Well, to be blunt, we’re catering to a culture which wants ’em back up. Sometimes they think the way to reach more people is to target their demographics. Sometimes they want the kids, or the olds, or the marrieds, or the men, out of their small groups: They don’t want a small group, but a clique.

Which is fine if you want your church to look like the rest of the world, but it hardly equips its people to be God’s kingdom. We learn so much more from people who are less like us. Diversity is valuable. And vital.

So it’s why I won’t lead such groups. If I host a bible study, I want women and men, young and old, single and married, newbies and elders, anyone and everyone, to feel free to attend.

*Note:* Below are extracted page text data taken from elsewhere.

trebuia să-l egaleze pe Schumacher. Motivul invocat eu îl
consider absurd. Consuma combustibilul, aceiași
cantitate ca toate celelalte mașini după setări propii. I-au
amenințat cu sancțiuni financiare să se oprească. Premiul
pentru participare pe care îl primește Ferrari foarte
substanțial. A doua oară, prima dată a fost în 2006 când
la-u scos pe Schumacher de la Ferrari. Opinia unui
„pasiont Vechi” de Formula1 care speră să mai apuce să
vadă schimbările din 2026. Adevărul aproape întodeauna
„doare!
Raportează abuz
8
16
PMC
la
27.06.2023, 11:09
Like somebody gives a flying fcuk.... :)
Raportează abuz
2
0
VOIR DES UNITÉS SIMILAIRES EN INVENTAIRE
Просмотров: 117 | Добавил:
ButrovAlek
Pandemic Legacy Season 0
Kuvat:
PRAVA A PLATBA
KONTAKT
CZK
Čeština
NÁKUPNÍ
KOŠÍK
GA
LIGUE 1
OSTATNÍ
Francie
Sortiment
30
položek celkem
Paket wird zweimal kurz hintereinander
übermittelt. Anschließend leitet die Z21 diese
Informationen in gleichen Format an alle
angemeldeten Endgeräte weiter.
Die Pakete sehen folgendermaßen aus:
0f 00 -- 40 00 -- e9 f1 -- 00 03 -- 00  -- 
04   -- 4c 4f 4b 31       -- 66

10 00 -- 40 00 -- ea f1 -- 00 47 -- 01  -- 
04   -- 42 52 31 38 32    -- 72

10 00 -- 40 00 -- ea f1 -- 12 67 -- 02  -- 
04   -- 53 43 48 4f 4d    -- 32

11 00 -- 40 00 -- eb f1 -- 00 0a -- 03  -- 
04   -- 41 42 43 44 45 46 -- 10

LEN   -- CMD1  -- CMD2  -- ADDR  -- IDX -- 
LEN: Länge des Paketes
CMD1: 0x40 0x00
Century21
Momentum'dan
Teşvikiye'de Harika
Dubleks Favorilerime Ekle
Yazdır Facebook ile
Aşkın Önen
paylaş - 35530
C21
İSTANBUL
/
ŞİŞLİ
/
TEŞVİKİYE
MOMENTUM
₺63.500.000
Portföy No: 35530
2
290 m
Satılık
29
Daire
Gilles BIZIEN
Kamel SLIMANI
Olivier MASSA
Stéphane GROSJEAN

Diversity is Christian. Don’t let anyone tell you different.

Join one! Or start one.

Your church likely has small groups already. Most churches do. Start looking into them. Start planning to join one.

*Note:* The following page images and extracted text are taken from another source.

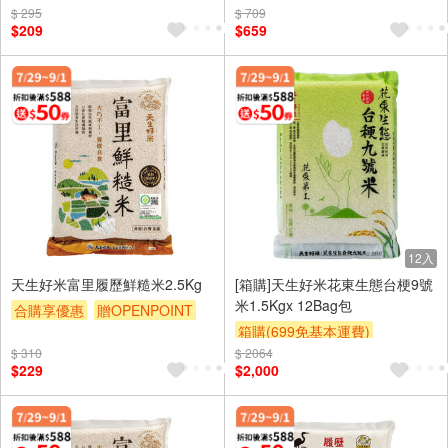
滿額9折
滿額贈券
贈$200
$ 295
$ 709
滿額9折
滿額贈券
贈$200
$209
$659
12入
天生好米富里履歷鮮糙米2.5Kg
[箱購]天生好米花東生態台梗9號
米1.5Kgx 12Bag包
合購享優惠
贈OPENPOINT
箱購(699免基本運費)
滿額9折
滿額贈券
贈$200
$ 310
$ 2064
合購享優惠
贈OPENPOINT
$229
$2,000
滿額贈券
贈$200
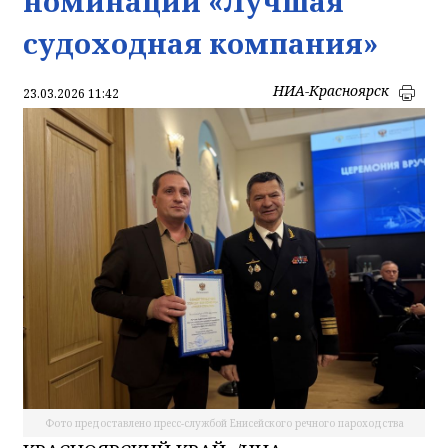
номинации «Лучшая
судоходная компания»
НИА-Красноярск
23.03.2026 11:42
Фото предоставлено пресс-службой Енисейского речного пароходства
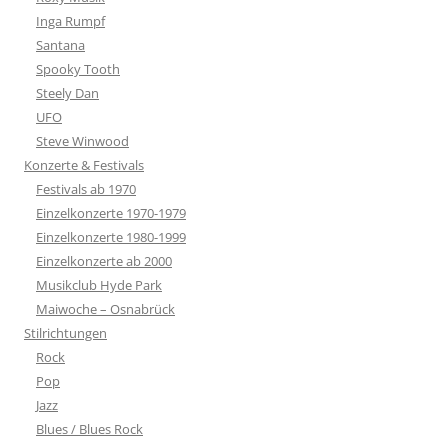
Inga Rumpf
Santana
Spooky Tooth
Steely Dan
UFO
Steve Winwood
Konzerte & Festivals
Festivals ab 1970
Einzelkonzerte 1970-1979
Einzelkonzerte 1980-1999
Einzelkonzerte ab 2000
Musikclub Hyde Park
Maiwoche – Osnabrück
Stilrichtungen
Rock
Pop
Jazz
Blues / Blues Rock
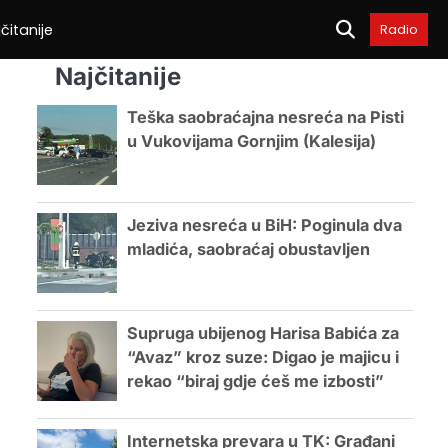
čitanije
Radio
Najčitanije
Teška saobraćajna nesreća na Pisti
u Vukovijama Gornjim (Kalesija)
Jeziva nesreća u BiH: Poginula dva
mladića, saobraćaj obustavljen
Supruga ubijenog Harisa Babića za
“Avaz” kroz suze: Digao je majicu i
rekao “biraj gdje ćeš me izbosti”
Internetska prevara u TK: Građani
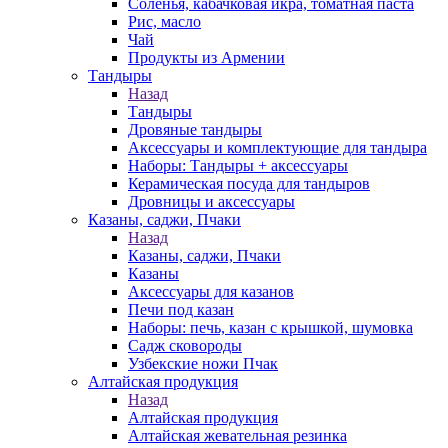
Соленья, кабачковая икра, томатная паста
Рис, масло
Чай
Продукты из Армении
Тандыры
Назад
Тандыры
Дровяные тандыры
Аксессуары и комплектующие для тандыра
Наборы: Тандыры + аксессуары
Керамическая посуда для тандыров
Дровницы и аксессуары
Казаны, саджи, Пчаки
Назад
Казаны, саджи, Пчаки
Казаны
Аксессуары для казанов
Печи под казан
Наборы: печь, казан с крышкой, шумовка
Садж сковороды
Узбекские ножи Пчак
Алтайская продукция
Назад
Алтайская продукция
Алтайская жевательная резинка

Certain churches like to assign people to their groups. I’ve been to many groups which were based on geographic location: If you lived in a certain area, you went to that group. It actually helped keep our groups diverse, ’cause not everybody who lived near one another was like one another. (I live in California though. Other parts of the United States are still unofficially segregated, so this method won’t always work out so well.) Other groups are randomly assigned.

If your church doesn’t offer any small groups, you do realize you’re not the only Christians in town, right? Visit another church’s small group! I’ve done it many times; it’s great to get to know fellow believers of different backgrounds. It really reminds us we’re not in this alone.

Or, if you feel up to it, create a small group. It’s easily done: Pick an excuse to meet, like a book study. Invite people whom you’d like to see in your group. Some will be thrilled to join; others will have excuses why they can’t possibly. But start with the willing participants, and build up your group from there.

Make a point of letting your church’s leadership know you’ve started an informal group. Usually they’re fine with it. Sometimes they’re thrilled, and want you to make it a formal group, so everybody in the church knows it’s available. And every once in a while some of ’em get paranoid: “What’re they doing? Are they heretic? Are they trying to start their own church and siphon off members?” Stuff like that. Sometimes they have legitimate concerns (especially when you’re not as mature as you think you are!), ’cause they’ve been burned before. Other times they’re control freaks. Sort that out. But whatever the situation, don’t defy or dodge the leadership. You’re supporting one another, not competing! (Better not be competing.)

And remember: The stated reason you’re meeting—a study group, a craft group, a dinner group, whatever—is your secondary purpose. Your main purpose is relationship. Never forget that. Never make the activities so crazy-intensive, so necessary, you miss out on the people of your group. Get to know them.